Here are some useful tips on how to do this. They can also be useful if you go into the confessional.

* Tell weak jokes. This is always a good move. "I say, I say, I say, Father. I've just killed my parents. Go gently with me, as I am an orphan."

Welby tells a joke

Pause for laughter. Not a sausage. Oh well, carry on.

* Don't take any blame. "I regret, Father, than some grievous sins have been committed by members of the church to which I belong." Don't add "It was me, in fact."

* Another tasteless joke. "They say that heads must roll. Let me tell you a joke about the archbishop whose head was used as a football. You'll laugh, I know you will!"

* Finally, make yourself out to be a martyr. "It was inevitable that someone should suffer for these sins, and it had to be me. Now all I have left is a fat pension and a book deal for my memoirs."

Sarah Mullally shocked

The bishopess of London cannot stop giggling.

Wednesday, 23 December 2020

Austen Ivereigh not expected to resign

One of the closest confidants of Austen Ivereigh, the celebrated Catholic journalist, has denied rumours that the great man is about to resign from his various prestigious positions (Fellow of Campion Hall, scribbler for various publications, best-selling author - The Pope Francis Cookbook and Keeping Fit with Pope Francis are this Christmas blockbusters), and devote himself to Catholicism instead.

Pope and Austen

"'Pope Francis is very very very very wonderful.' You do have a way with words, Austen."

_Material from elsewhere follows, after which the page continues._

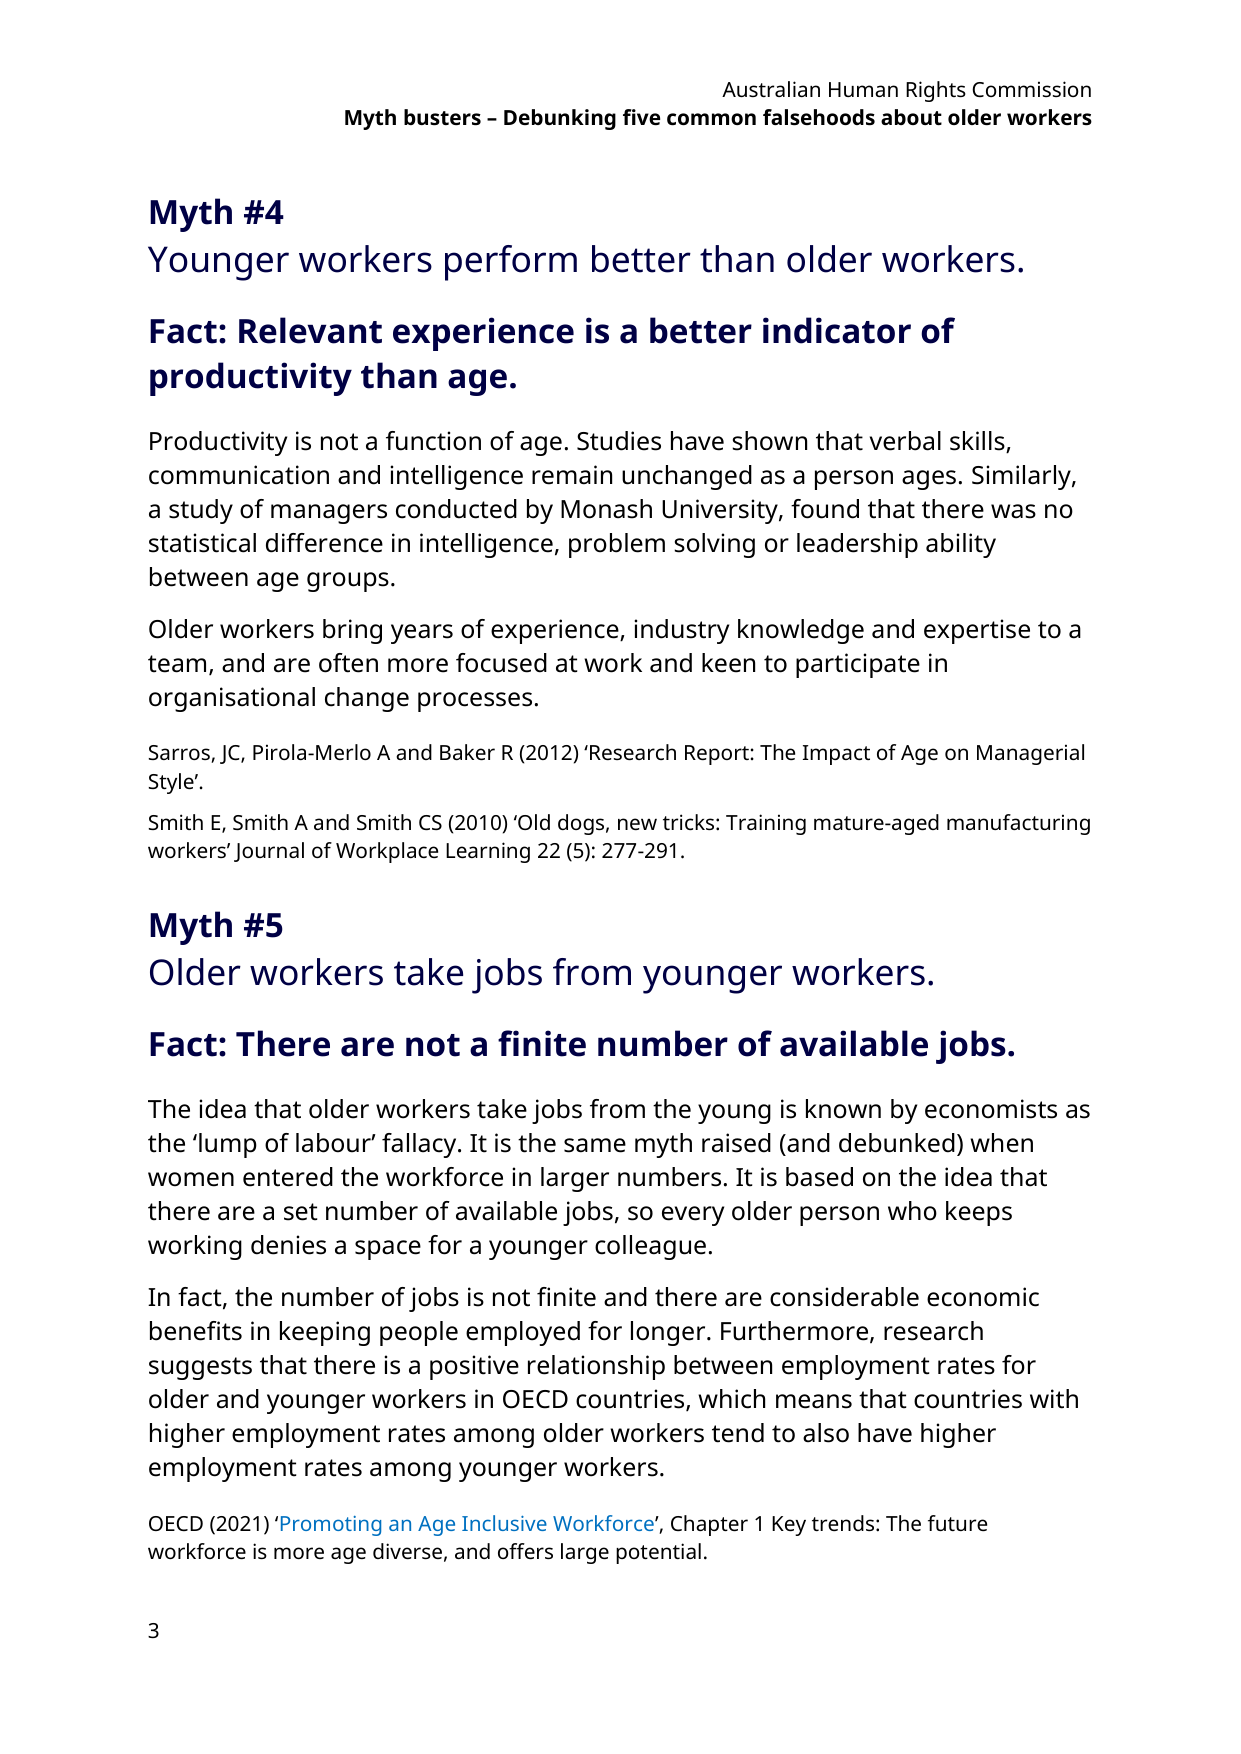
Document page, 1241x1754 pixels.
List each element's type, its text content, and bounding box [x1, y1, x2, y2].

Pope Francis, who has long been Austen's biggest - indeed, only - fan, has emphatically denied saying that his friend would chuck it all in at the end of 2020, having fulfilled his life's work. "Little Austen has a lot more to offer the world," explained the Holy Father. "Not just a few more books about me - Self-defence the Pope Francis Way will be out soon - but also his forthcoming treatise on Pachamama for Catholics."

So, it seems that there will be no imminent conclave to appoint a new Pope's Minder: this is perhaps fortunate given the difficulty of travelling to Rome at the present time, although various potential sycophants such as Fr James Martin SJ and Massimo Faggioli will be sorry not to have their chances to become the Pope's new Very Best Friend.